Nazis in Friedberg - Rechte Szene macht mobil

Erstveröffentlicht: 
26.09.2016

Die Neonazi-Szene in der Wetterau tritt wieder offensiver auf – mit ihrem alten Anführer, der gerade eine Haftstrafe von sechs Jahren und drei Monaten verbüßt.

 

Auf den ersten Blick klingt es nach einem Theken-Streit, wie er jedes Wochenende irgendwo vorkommt. In einer Kneipe filmt ein Gast einen anderen, der will das nicht, die Situation eskaliert. Genauso bestätigt es eine Sprecherin der Polizei in Friedberg der Frankfurter Rundschau: In einer Gaststätte sei es in der Nacht zum vergangenen Sonntag zu einem Streit gekommen, weil ein Mann einen anderen gefilmt habe. Dieser sei sein Gegenüber daraufhin angegangen, jetzt ermittele man wegen Bedrohung. Die Hintergründe seien unklar, sagte die Sprecherin. Man suche dringend Augenzeugen.

 

Es spricht allerdings einiges dafür, dass der Kneipenstreit in der Friedberger Altstadt nicht so harmlos war, wie es den Anschein hat. Laut Andreas Balser von der „Antifaschistischen Bildungsinitiative“ (Antifabi) war es eine Gruppe Neonazis, die sich in dem Lokal versammelt hatte. Den Mann, der sie gefilmt habe, um ihr offensives Auftreten zu dokumentieren, hätten die Rechten zu sechst angegriffen, sie hätten ihn geschlagen und bedroht.

 

Überhaupt trete die rechte Szene in Friedberg und Umgebung seit einiger Zeit wieder sehr offensiv auf, sagte Balser der FR. „Die versuchen, ein dominantes Verhalten zu zeigen.“ Dazu passt, dass die Polizei ebenfalls am Sonntagmorgen fünf junge Leute in Friedberg festgehalten hat, die rechte Aufkleber an Schaufenster und Verkehrsschilder pappten.

 

Hintergrund der momentanen Dynamik in der Neonazi-Szene der Wetterau dürfte die Rückkehr einer alten Führungsfigur sein: Patrick W., besser bekannt unter seinem Spitznamen „Schlitzer“, ist laut FR-Informationen schon seit April im offenen Strafvollzug, er darf das Gefängnis in Gießen tagsüber verlassen. Dort verbüßt der 30-Jährige derzeit eine Haftstrafe von sechs Jahren und drei Monaten. 

 

Rückkehr eines Kaders


Ende 2012 war W. unter anderem wegen Drogenhandels, Waffenbesitz und Volksverhetzung verurteilt worden.
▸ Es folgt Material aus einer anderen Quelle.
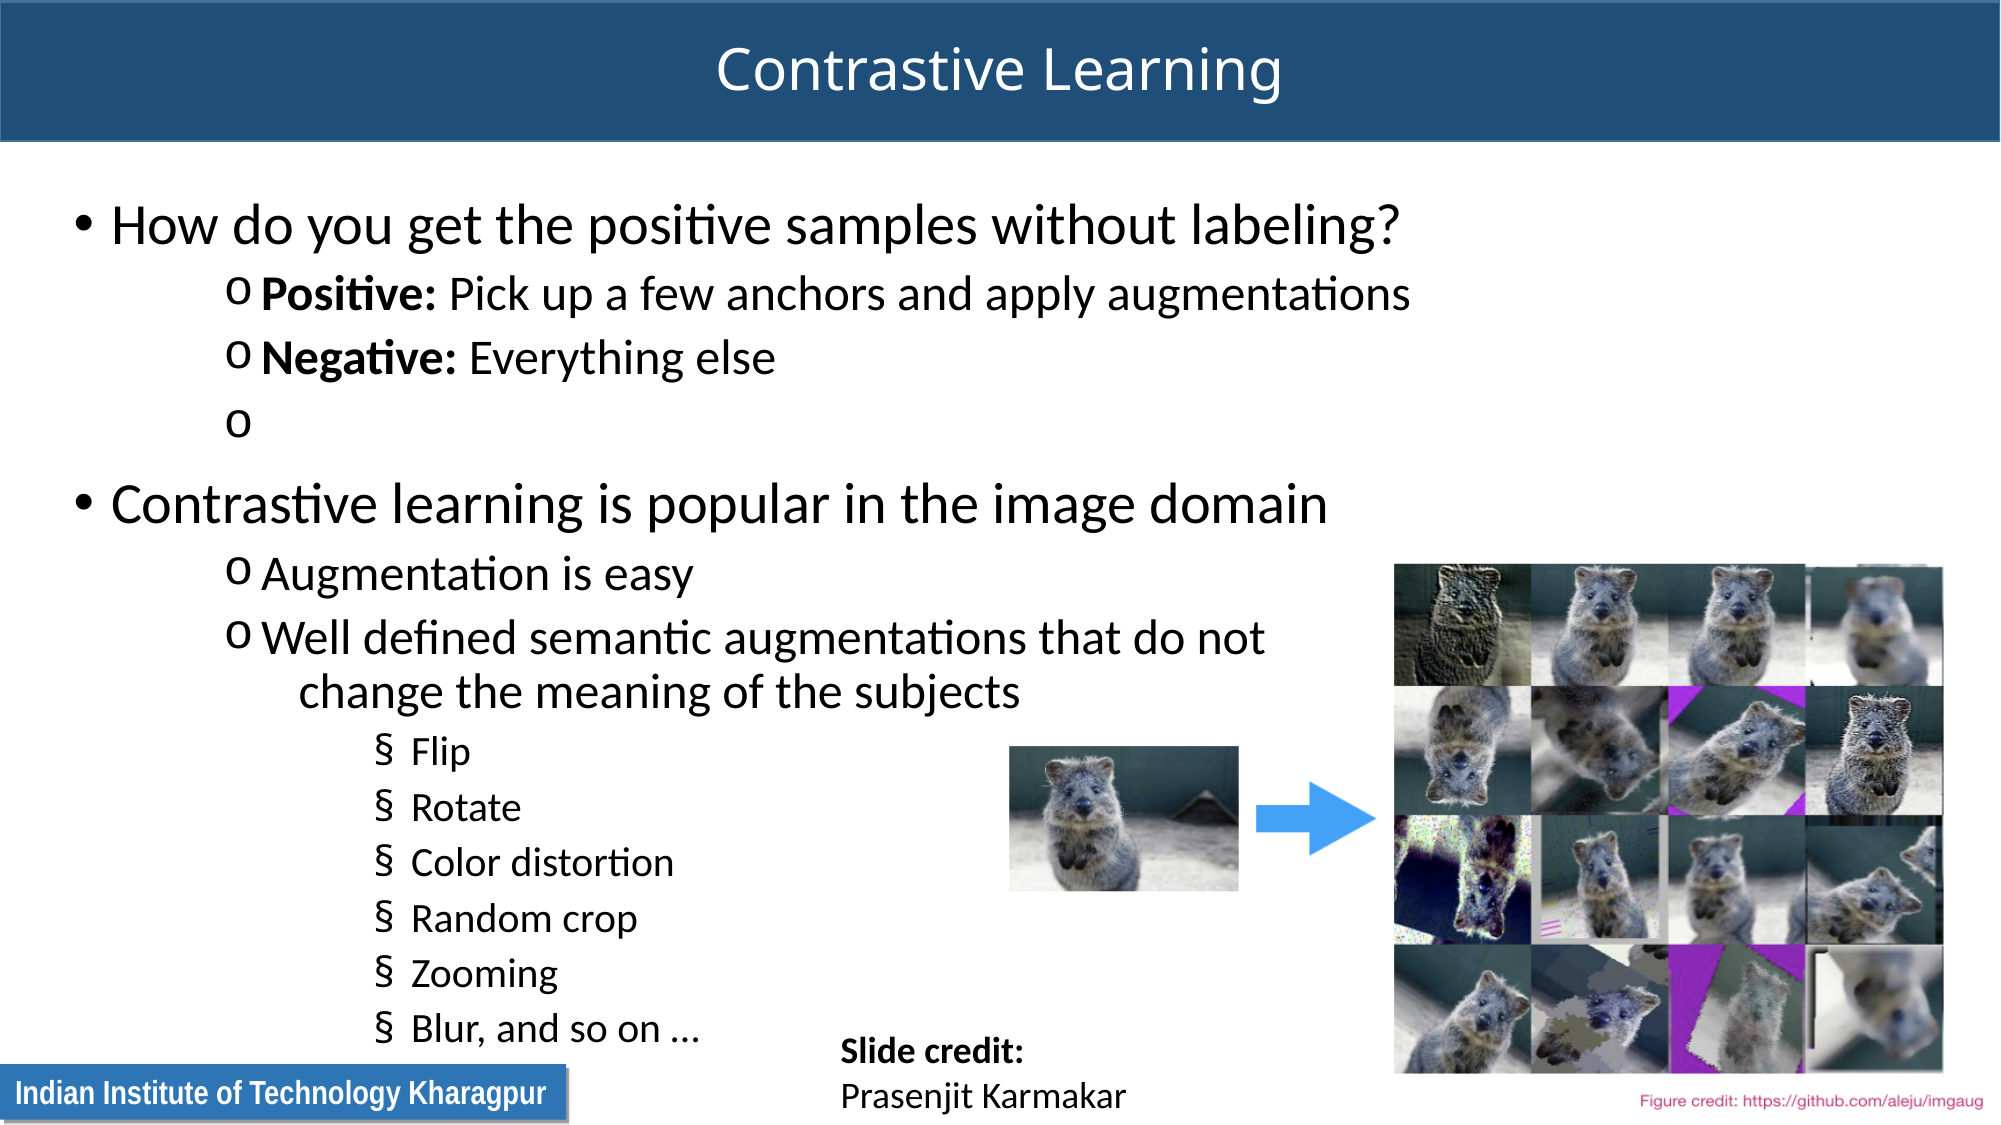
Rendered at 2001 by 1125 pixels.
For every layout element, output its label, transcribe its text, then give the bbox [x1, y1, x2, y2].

list How do you get the positive samples without labeling? Positive: Pick up a few anchors and apply augmentations Negative: Everything else Contrastive learning is popular in the image domain Augmentation is easy Well defined semantic augmentations that do not change the meaning of the subjects Flip Rotate Color distortion Random crop Zooming Blur, and so on … [58, 186, 1954, 1065]
picture [1175, 530, 1997, 1125]
title Contrastive Learning [0, 1, 2000, 141]
text_box Slide credit: Prasenjit Karmakar [825, 1018, 1175, 1125]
Unter anderem hatte er auf seiner Hofreite in Echzell „Gaskammer-Partys“ veranstaltet, bei denen Kunstnebel aus an der Decke befestigten Duschköpfen strömte.

 

Seinen Freigang scheint W. zu nutzen, um an sein altes Leben anzuknüpfen: Im Netzwerk Instagram lädt er seit Wochen Fotos hoch, auf denen er demonstrativ mit alten Neonazi-Kameraden posiert, dabei trägt er T-Shirts der Szenemarke „Thor Steinar“ oder seiner früheren Kameradschaft „Old Brothers“. „Die Old Brothers sind zurück“ schrieb W. kürzlich zu einem dieser Fotos. Und zum Streit vom Sonntag äußerte W. sich auf Facebook. Die Antifabi stelle Menschen an den Pranger und sei „der kriminellste eingetragene Verein im Wetteraukreis“, schrieb er. Wenn man gegen seinen Willen fotografiert werde, müsse man eben „die Löschung der Bilder fordern“.